Stored records:
⁂

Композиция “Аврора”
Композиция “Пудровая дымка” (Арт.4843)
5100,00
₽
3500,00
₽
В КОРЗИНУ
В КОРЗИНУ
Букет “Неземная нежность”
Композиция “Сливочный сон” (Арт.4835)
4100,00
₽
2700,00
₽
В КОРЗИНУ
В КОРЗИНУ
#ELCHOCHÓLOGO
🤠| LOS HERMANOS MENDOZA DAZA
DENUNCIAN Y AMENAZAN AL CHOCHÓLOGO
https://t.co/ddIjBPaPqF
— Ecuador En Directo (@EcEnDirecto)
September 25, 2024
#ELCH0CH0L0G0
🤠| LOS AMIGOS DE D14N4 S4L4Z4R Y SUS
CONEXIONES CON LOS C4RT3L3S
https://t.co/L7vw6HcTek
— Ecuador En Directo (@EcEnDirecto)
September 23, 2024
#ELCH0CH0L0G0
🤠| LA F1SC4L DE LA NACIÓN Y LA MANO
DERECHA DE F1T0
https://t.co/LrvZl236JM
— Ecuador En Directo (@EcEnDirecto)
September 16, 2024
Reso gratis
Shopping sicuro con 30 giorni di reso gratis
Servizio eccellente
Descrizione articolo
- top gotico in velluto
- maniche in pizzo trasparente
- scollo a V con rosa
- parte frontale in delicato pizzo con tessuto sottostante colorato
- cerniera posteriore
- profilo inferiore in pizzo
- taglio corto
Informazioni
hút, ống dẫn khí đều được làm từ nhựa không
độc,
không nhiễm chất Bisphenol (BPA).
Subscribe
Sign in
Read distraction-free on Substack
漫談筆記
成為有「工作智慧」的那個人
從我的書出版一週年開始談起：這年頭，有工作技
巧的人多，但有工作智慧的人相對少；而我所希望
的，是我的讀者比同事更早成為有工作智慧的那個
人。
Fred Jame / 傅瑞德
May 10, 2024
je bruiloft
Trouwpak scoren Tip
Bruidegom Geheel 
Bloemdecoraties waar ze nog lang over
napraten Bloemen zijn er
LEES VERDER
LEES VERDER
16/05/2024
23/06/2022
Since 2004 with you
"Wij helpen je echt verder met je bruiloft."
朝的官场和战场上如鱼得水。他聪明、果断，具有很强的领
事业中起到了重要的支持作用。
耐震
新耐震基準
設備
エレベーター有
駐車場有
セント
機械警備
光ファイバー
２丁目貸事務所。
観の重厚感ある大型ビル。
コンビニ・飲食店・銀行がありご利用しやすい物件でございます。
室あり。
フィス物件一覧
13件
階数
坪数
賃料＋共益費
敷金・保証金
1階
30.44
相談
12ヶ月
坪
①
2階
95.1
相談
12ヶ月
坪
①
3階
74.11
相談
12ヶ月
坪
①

⁂

Reply with the lines from the first line of the entries through the line that contains "Informazioni", repeated exactly with both ends kept, and with nothing else.

RESULT OF THIS TASK:
Композиция “Аврора”
Композиция “Пудровая дымка” (Арт.4843)
5100,00
₽
3500,00
₽
В КОРЗИНУ
В КОРЗИНУ
Букет “Неземная нежность”
Композиция “Сливочный сон” (Арт.4835)
4100,00
₽
2700,00
₽
В КОРЗИНУ
В КОРЗИНУ
#ELCHOCHÓLOGO
🤠| LOS HERMANOS MENDOZA DAZA
DENUNCIAN Y AMENAZAN AL CHOCHÓLOGO
https://t.co/ddIjBPaPqF
— Ecuador En Directo (@EcEnDirecto)
September 25, 2024
#ELCH0CH0L0G0
🤠| LOS AMIGOS DE D14N4 S4L4Z4R Y SUS
CONEXIONES CON LOS C4RT3L3S
https://t.co/L7vw6HcTek
— Ecuador En Directo (@EcEnDirecto)
September 23, 2024
#ELCH0CH0L0G0
🤠| LA F1SC4L DE LA NACIÓN Y LA MANO
DERECHA DE F1T0
https://t.co/LrvZl236JM
— Ecuador En Directo (@EcEnDirecto)
September 16, 2024
Reso gratis
Shopping sicuro con 30 giorni di reso gratis
Servizio eccellente
Descrizione articolo
- top gotico in velluto
- maniche in pizzo trasparente
- scollo a V con rosa
- parte frontale in delicato pizzo con tessuto sottostante colorato
- cerniera posteriore
- profilo inferiore in pizzo
- taglio corto
Informazioni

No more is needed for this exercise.